» **TASKS TO CARRY OUT**:
a) Please rewrite the stretch of the Almike N'Diaye profile from "- Position: Midfielder" through "Vaulx-en-Velin / 30 / (3)", using "Defender" in place of "Midfielder".
b) Extend the Almike N'Diaye footballer profile, starting after its last line.

Almike N'Diaye

Personal information
- Full name: Almike Moussa N'Diaye
- Date of birth: 26 October 1996 (age 29)
- Place of birth: Banyoles, Spain
- Height: 1.78 m (5 ft 10 in)
- Position: Midfielder

Team information
- Current team: Cannes
- Number: 25

Youth career
- Banyoles

Senior career*
- Years: Team / Apps / (Gls)
- 2017–2018: GOAL FC B
- 2018–2021: Vaulx-en-Velin / 30 / (3)
- 2021–2022: GOAL FC / 25 / (2)
- 2022–2024: Hyères / 37 / (2)
- 2024–: Cannes / 55 / (0)

International career^{‡}
- 2020–: Mauritania / 17 / (0)

= Almike N'Diaye =

Mauritianian-Spanish footballer (born 1996)

» **INFORMATION PROVIDED**:

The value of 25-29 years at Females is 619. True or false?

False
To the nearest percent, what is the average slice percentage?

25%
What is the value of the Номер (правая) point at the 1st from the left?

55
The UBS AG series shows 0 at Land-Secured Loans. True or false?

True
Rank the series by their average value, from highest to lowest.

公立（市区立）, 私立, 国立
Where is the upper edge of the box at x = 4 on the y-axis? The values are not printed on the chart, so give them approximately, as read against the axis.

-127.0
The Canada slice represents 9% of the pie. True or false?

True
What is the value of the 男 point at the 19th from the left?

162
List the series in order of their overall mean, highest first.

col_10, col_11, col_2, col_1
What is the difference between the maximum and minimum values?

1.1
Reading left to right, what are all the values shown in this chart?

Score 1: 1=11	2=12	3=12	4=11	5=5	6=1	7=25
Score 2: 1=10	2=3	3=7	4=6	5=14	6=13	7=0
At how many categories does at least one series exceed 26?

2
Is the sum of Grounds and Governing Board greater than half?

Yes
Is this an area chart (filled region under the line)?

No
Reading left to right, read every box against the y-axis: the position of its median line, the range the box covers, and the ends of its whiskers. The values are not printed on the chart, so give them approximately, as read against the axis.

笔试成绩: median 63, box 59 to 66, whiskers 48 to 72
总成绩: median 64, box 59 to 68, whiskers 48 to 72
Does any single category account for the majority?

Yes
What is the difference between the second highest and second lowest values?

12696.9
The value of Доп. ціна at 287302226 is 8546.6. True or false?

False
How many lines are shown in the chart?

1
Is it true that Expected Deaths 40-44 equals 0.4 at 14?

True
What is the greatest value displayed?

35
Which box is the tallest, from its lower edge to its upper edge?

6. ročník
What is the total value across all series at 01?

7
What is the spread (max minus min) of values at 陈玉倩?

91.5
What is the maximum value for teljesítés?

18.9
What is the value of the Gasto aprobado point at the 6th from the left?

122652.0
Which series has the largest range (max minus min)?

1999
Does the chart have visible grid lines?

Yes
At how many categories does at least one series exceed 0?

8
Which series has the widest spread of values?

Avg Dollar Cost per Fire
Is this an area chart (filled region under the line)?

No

» **PER-TASK OUTPUTS**:
a)
- Position: Defender

Team information
- Current team: Cannes
- Number: 25

Youth career
- Banyoles

Senior career*
- Years: Team / Apps / (Gls)
- 2017–2018: GOAL FC B
- 2018–2021: Vaulx-en-Velin / 30 / (3)

b)
Almike Moussa N'Diaye (born 26 October 1996) is a professional footballer who plays as a midfielder for French club Cannes. Born in Spain, he plays for the Mauritania national team.

==Career==
As a youth player, N'Diaye joined the youth academy of Spanish club Banyoles. After that, he signed for the reserve team of French club GOAL FC. In 2018, N'Diaye signed for Championnat National 3 club Vaulx-en-Velin.